No injuries have been reported on this fire, which has spread eastward into the White River National Forest. The cause hasn’t been determined. No evacuations were ordered.

Coal Mine fire

In southwestern Colorado, the Coal Mine fire in Archuleta County had burned across 286 acres, about 18 miles north of Pagosa Springs. More than 140 firefighters on Tuesday were trying to suppress it, and supervisors pointed to weather conditions favorable to fire. They issued an update declaring the fire 95% contained.

Chris Mountain fire

About 12 miles west of Pagosa Springs, the Chris Mountain fire has expanded, burning on 491 acres Wednesday morning, devouring Ponderosa pine and other trees, according to the latest information posted on a federal fire data website. A total of 529 firefighters were deployed. Authorities said lightning ignited the fire.

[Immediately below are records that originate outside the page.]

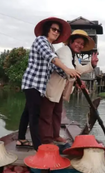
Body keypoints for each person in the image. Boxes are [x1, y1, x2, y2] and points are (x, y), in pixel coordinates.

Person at [16, 17, 80, 151]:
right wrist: (67, 68)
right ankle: (39, 148)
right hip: (32, 83)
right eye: (53, 29)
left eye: (58, 30)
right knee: (35, 115)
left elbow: (56, 68)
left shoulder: (51, 47)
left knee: (27, 113)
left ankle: (21, 139)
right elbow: (51, 58)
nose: (56, 32)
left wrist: (72, 77)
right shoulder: (41, 41)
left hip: (39, 87)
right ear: (47, 30)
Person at [39, 29, 99, 144]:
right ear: (71, 42)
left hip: (59, 89)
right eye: (77, 42)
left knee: (57, 113)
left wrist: (92, 64)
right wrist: (79, 81)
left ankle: (55, 135)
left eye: (82, 44)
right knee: (47, 115)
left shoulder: (74, 55)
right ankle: (46, 140)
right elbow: (68, 69)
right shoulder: (64, 51)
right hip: (51, 87)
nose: (79, 45)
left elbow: (78, 69)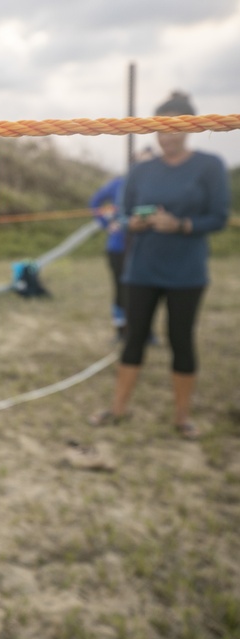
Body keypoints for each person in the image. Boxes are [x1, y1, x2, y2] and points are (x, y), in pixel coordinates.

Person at [89, 91, 230, 439]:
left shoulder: (210, 167)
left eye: (176, 127)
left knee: (181, 339)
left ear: (191, 127)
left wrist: (181, 225)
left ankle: (182, 417)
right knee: (134, 336)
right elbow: (124, 211)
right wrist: (132, 222)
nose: (168, 135)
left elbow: (219, 217)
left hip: (187, 271)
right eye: (162, 127)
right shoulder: (141, 170)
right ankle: (117, 408)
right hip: (142, 269)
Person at [89, 147, 156, 341]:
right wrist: (107, 223)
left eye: (149, 162)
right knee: (121, 289)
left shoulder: (158, 186)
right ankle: (120, 331)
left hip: (147, 246)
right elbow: (95, 202)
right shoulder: (119, 183)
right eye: (140, 161)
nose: (144, 166)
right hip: (119, 246)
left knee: (147, 290)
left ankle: (146, 331)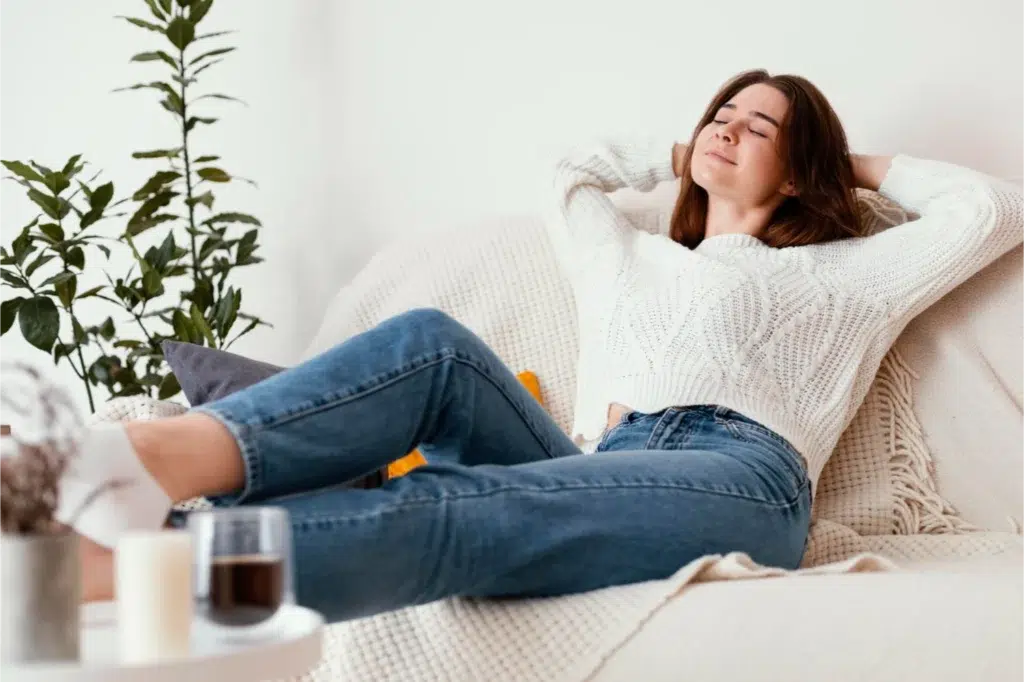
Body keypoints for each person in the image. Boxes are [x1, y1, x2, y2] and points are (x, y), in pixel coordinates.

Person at [60, 69, 1024, 623]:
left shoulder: (845, 276)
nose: (727, 129)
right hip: (602, 464)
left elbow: (993, 208)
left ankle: (129, 568)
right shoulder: (633, 258)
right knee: (432, 346)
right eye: (719, 115)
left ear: (800, 161)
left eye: (760, 125)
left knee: (451, 507)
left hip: (740, 481)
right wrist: (679, 154)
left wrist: (839, 160)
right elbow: (570, 174)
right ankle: (142, 461)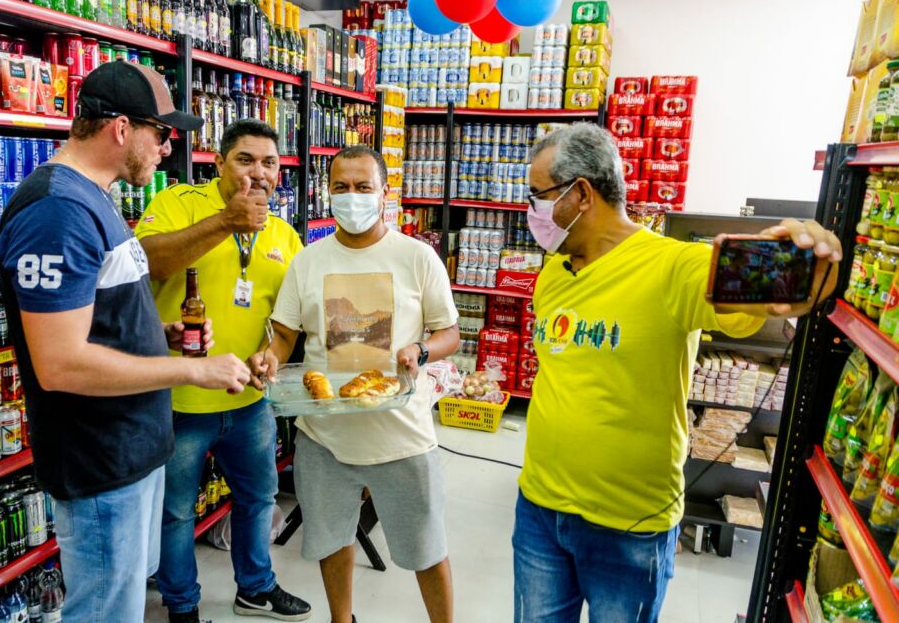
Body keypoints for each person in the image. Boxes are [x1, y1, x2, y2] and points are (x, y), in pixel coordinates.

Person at [513, 123, 842, 623]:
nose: (531, 210)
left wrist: (808, 258)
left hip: (629, 526)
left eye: (537, 196)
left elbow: (792, 288)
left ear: (581, 193)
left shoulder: (675, 267)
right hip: (538, 509)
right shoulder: (553, 272)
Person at [0, 61, 254, 623]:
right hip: (99, 460)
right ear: (120, 129)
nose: (166, 149)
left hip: (129, 450)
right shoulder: (57, 210)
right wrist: (191, 372)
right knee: (105, 613)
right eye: (161, 133)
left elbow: (94, 321)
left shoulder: (91, 198)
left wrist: (157, 333)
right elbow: (60, 364)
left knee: (124, 604)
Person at [249, 146, 460, 623]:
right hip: (326, 437)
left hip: (401, 435)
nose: (352, 197)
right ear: (328, 193)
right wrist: (268, 359)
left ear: (385, 193)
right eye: (341, 187)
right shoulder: (309, 260)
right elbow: (285, 333)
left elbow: (449, 332)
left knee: (427, 549)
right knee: (330, 539)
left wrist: (420, 351)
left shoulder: (416, 257)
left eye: (363, 187)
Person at [137, 119, 311, 623]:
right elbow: (147, 263)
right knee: (175, 514)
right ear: (218, 162)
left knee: (258, 498)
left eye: (270, 163)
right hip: (178, 400)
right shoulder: (178, 204)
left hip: (248, 400)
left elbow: (285, 320)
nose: (259, 172)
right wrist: (225, 223)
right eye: (245, 159)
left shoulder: (283, 235)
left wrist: (271, 354)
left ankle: (255, 588)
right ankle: (182, 606)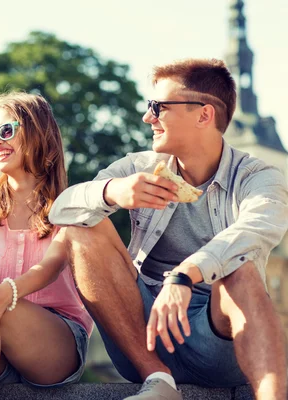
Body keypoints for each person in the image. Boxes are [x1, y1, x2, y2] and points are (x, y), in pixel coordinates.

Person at [49, 58, 288, 400]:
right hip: (144, 337)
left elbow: (254, 230)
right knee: (81, 227)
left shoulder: (258, 177)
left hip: (219, 342)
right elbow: (60, 211)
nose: (148, 117)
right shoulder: (138, 167)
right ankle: (159, 381)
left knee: (242, 270)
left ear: (204, 115)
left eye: (158, 107)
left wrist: (185, 275)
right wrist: (111, 191)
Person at [0, 92, 93, 400]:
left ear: (38, 133)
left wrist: (4, 293)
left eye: (6, 131)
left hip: (54, 344)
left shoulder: (70, 206)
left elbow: (50, 268)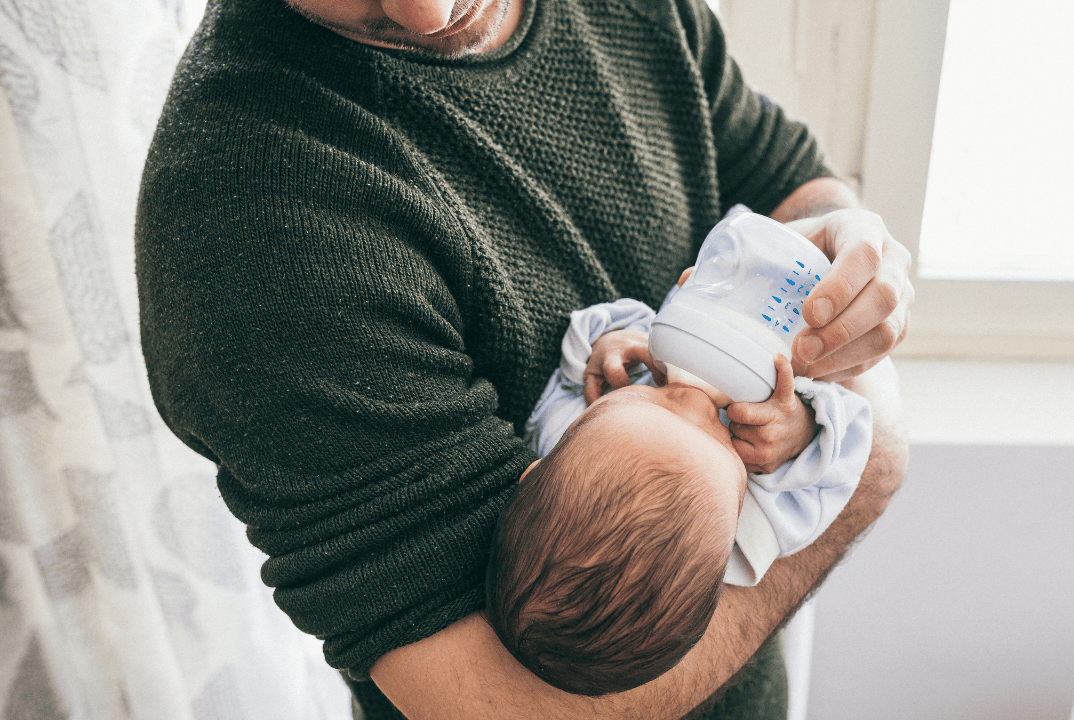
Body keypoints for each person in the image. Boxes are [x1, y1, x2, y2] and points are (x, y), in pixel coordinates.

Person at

Firefighters have relied on helicopters hauling water and air tankers loaded with fire retardant in their efforts to contain and suppress flames. This fire is burning in the San Juan National Forest. It was classified as uncontained.

Arkansas Loop fire

Another fire burning in southwestern Colorado, the Arkansas Loop fire on Southern Ute land 25 miles east of Ignacio, had burned across 127 acres, according to information on the federal fire data site. Lightning sparked this fire, too.

Firefighting coordinators reported that “red flag” warm and dry conditions in the area were raising concerns. They listed the fire as 50% contained on Wednesday morning. Firefighting crews were working to snuff flames that were “smoldering” and, in some areas, “creeping,” fanned by wind toward fuels. They had to navigate steep and rugged terrain.